The next step which is run simultaneously with the power rating process is to determine a Winning Edge Factor. This is done in the exact same fashion as the power rating with the exception that the result always has the victorious Team winning by (+1) and the defeated team losing by (-1).

With the Winning Edge Factor, the scale is different because this is calculation is predicated on

wins and losses and opponent wins and losses. Not margin of victory:

 

For Example:

 

Team A opening WEF = .75

Team B opening WEF = -.25

                                         .50

 

                                       .50/2

  Game WEF Value = .25      

 

Team A opening WEF = .75

Team B opening WEF = -.25

      Delta =1.00

 

100-1 = 99

99/100 = .99

 

Game Significance = .99

 

Maximum Possible = 10

Game significance =x.99

Maximum range for

Team A vs. Team B = .99 (plus or minus)

 

Final Margin = 1

Game Significance x .99

Adjusted Margin = .99

 

Winning Team - Adjusted Margin Assignment .99 / 2 = .495

Game WEF = .25

                   + .495

Team A WEF = .745

 

Losing Team - Adjusted Margin Assignment -.99/ 2 = -.495

 

Game WEF = .25

                    -.495

Team B WEF = -.245

 

The next step is to “replay” the entire season up to that point just as we did with the power ratings.

Over and Over again until all the team values cease to adjust.

 

After the all the iterations have taken place and all the Power Rating and WEF values stop moving we have one more calculation which takes place before the rankings are complete. In order to come up with an overall Ranking Value for each team:

 

A) Multiply each team’s WEF by the total number of games they have played.

B) From that number, subtract the number of losses the team has.

C) Add the value of B to the Power Rating and divide by 100.

 

For Example:

 

Team A Record = 6 wins, 5 losses

Team A WEF = .75

Team A Power Rating = 80

 

A) 11 * .75 = 8.25

B)  8.25 – 5 = 3.25

C) 83.25/100= .8325

 

As a result, Team A has a Rank Value of .8325. This will determine where they are ranked.

The Power Rating value of 80 will be displayed so that predictions can be made. 

 

In summary, there are several key elements that all tie together to complete the ranking process.

1)      Connectivity

2)      Replays (also known as Iterations or “loop backs”)

3)      Establishing a Game Significance Factor

4)      Maximum Range (also known as a “cap”)

5)      Final Game Margin

6)      Winning Edge Factor

 

To conclude, here are some additional “connections” for Florida High School fans that you may not have been aware of. These examples show how the State Champions from Class’ 6A, 5A, 4A and 3A all had connection paths with the Lake Mary Prep, the lowest ranked class 1B school in 2005:  

 

6A State Champ Palm Beach Gardens:

 

Palm Beach Gardens vs. Deerfield Beach

Deerfield Beach vs. Miami Northwestern

Miami Northwestern vs. Miami Edison

Miami Edison vs. Monsignor Pace

Monsignor Pace vs. Belen Jesuit

Belen Jesuit vs. American Heritage (Delray)

American Heritage (Delray) vs. St. Edward's

St. Edward's vs. Warner Christian

Warner Christian vs. Lake Mary Prep

 

5A State Champ Lakeland

 

Lakeland vs. Osceola (Kissimmee)

Osceola (Kissimmee) vs. Lake Highland

Lake Highland vs. Cardinal Mooney

Cardinal Mooney vs. The Villages

The Villages vs. Trinity Prep

Trinity Prep vs. Lake Mary Prep

 

4A State Champ Nease

 

Nease vs. Armwood

Armwood vs. Washington (Miami)

Washington (Miami) vs. Miami Edison

Miami Edison vs. Monsignor Pace

Monsignor Pace vs. Belen Jesuit

Belen Jesuit vs. American Heritage (Delray)
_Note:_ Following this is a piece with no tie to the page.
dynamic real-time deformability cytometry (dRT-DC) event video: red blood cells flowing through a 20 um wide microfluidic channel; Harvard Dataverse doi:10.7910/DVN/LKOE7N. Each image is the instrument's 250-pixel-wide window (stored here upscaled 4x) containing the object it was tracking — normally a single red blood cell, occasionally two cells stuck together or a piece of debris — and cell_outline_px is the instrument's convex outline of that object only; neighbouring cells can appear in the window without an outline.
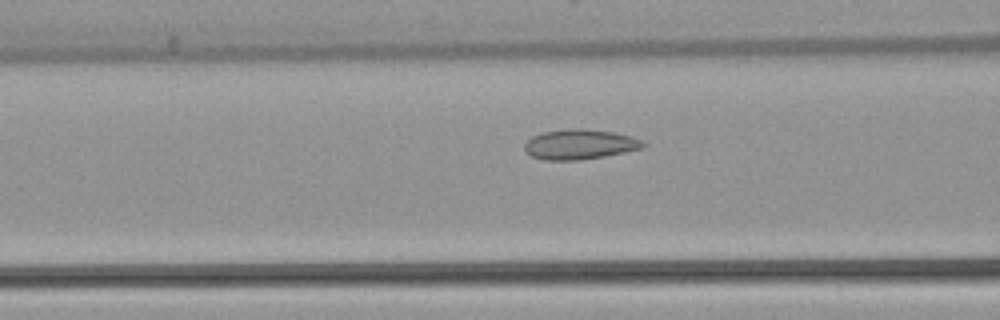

American Heritage (Delray) vs. St. Edward's

St. Edward's vs. Warner Christian

Warner Christian vs. Lake Mary Prep

 

3A State Champ St. Augustine:

 

St. Augustine vs. Washington (Pensacola)

Washington (Pensacola) vs. Wakulla

Wakulla vs. North Florida Christian

North Florida Christian vs. St. Joseph

St. Joseph vs. Eagle's View Academy

Eagle's View Academy vs. Lake Mary Prep

 

Remember. EVERY GAME COUNTS. Insignificant as some may seem, they all mean so much to the rankings.